Equipe da PRF informa que está controlado o fluxo de veículos no local. Integrantes do MST reclamaram de não cumprimento de acordo com Incra.

O trecho da rodovia BR-155 interditado há mais de dois dias, entre os municípios de Eldorado dos Carajás e Marabá, no sudeste do Pará, foi liberado no início da tarde desta quarta-feira (3). Segundo informações da Polícia Rodoviária Federal (PRF), equipes de policiais estão controlando o fluxo de veículos.

A via foi bloqueada por integrantes do Movimento dos Trabalhadores Rurais Sem Terra (MST), alegando que o Incra descumpriu um acordo firmado em agosto que previa melhoria nos acampamentos, estradas de acesso e créditos fundiários para os trabalhadores rurais. O mesmo trecho já havia sido bloqueado no último dia 19 de novembro em protesto pelo descumprimento.

Dezessete pacientes renais do município de Parauapebas não conseguiram chegar ao município de Marabá para o tratamento de hemodiálise na manhã de terça-feira (2), devido ao bloqueio na rodovia BR-155. Os pacientes procuraram a Secretaria de Saúde de Parauapebas para resolver a situação. Na noite de terça, o congestionamento chegou a ser de 5 km em cada lado da via.

O Incra informou que um grupo de representantes do MST está na sede do órgão em Marabá para outra rodada de negociações na tarde desta quarta. Segundo o Instituto, o movimento sinalizou que a liberação da via deve ser mantida, mas esta ação depende do avanço da negociação das pautas dos Sem Terra durante a reunião. Há indicativo de que algumas pautas serão cumpridas. (G1-PA)

Incra emite nota sobre a ocupação da BR-155 pelo MST

Em relação ao bloqueio da rodovia BR-155, entre os municípios de Marabá e Eldorado dos Carajás pelo Movimento dos Trabalhadores Rurais Sem Terra (MST), o Instituto Nacional de Colonização e Reforma Agrária (Incra) reafirma seu interesse em resolver os conflitos agrários na região, a fim de assegurar que as famílias possam viver com dignidade e reitera que todos os imóveis a serem destinados à reforma agrária no sul e sudeste do Pará, deverão comprovar sua viabilidade socioeconômica e cumprir os requisitos do Termo de Compromisso firmado com o Ministério Público Federal, no que diz respeito a regularização ambiental dessas áreas. A pauta do movimento protocolada no Incra apresenta oito áreas para criação de assentamentos.

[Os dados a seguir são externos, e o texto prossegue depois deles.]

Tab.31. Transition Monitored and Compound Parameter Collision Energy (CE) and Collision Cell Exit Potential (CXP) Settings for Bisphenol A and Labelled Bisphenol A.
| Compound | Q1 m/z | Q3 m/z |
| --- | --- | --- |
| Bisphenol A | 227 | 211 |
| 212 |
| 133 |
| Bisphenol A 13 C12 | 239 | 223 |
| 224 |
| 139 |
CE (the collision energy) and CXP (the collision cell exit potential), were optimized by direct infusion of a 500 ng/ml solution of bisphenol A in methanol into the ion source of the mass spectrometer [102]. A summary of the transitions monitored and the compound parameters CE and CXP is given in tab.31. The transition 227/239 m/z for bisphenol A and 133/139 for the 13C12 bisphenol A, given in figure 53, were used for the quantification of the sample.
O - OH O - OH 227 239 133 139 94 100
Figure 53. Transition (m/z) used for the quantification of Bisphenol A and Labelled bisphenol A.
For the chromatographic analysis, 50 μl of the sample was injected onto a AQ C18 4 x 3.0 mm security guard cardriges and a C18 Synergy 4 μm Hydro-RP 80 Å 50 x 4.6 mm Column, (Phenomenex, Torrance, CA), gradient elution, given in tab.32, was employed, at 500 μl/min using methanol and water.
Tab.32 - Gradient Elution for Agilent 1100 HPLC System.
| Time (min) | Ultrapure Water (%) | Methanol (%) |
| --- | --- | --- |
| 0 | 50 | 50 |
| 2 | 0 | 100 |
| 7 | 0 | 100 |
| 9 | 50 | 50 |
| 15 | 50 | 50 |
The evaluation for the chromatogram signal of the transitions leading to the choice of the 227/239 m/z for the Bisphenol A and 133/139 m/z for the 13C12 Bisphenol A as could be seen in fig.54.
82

Todas elas já estão sendo trabalhadas pelo Incra, em fases distintas e conforme as peculiaridades de cada uma.

Em relação a assistência técnica o Incra esclarece que a Superintendência Regional Sul Pará, hoje, atende 40 mil famílias de agricultores, e que, quando concluída a Chamada Pública 01/2014 em andamento, esse número atingirá 71 mil famílias em 4,6 milhões de hectares e 502 Projetos de Assentamentos.

Já em relação à infraestrutura, o Incra informa que as demandas protocoladas na Superintendência Regional Sul do Pará deverão ser apresentadas por meio do Chamamento Público 02/2014, cujas regras estão disponíveis no portal do Incra desde a última segunda-feira (01/12).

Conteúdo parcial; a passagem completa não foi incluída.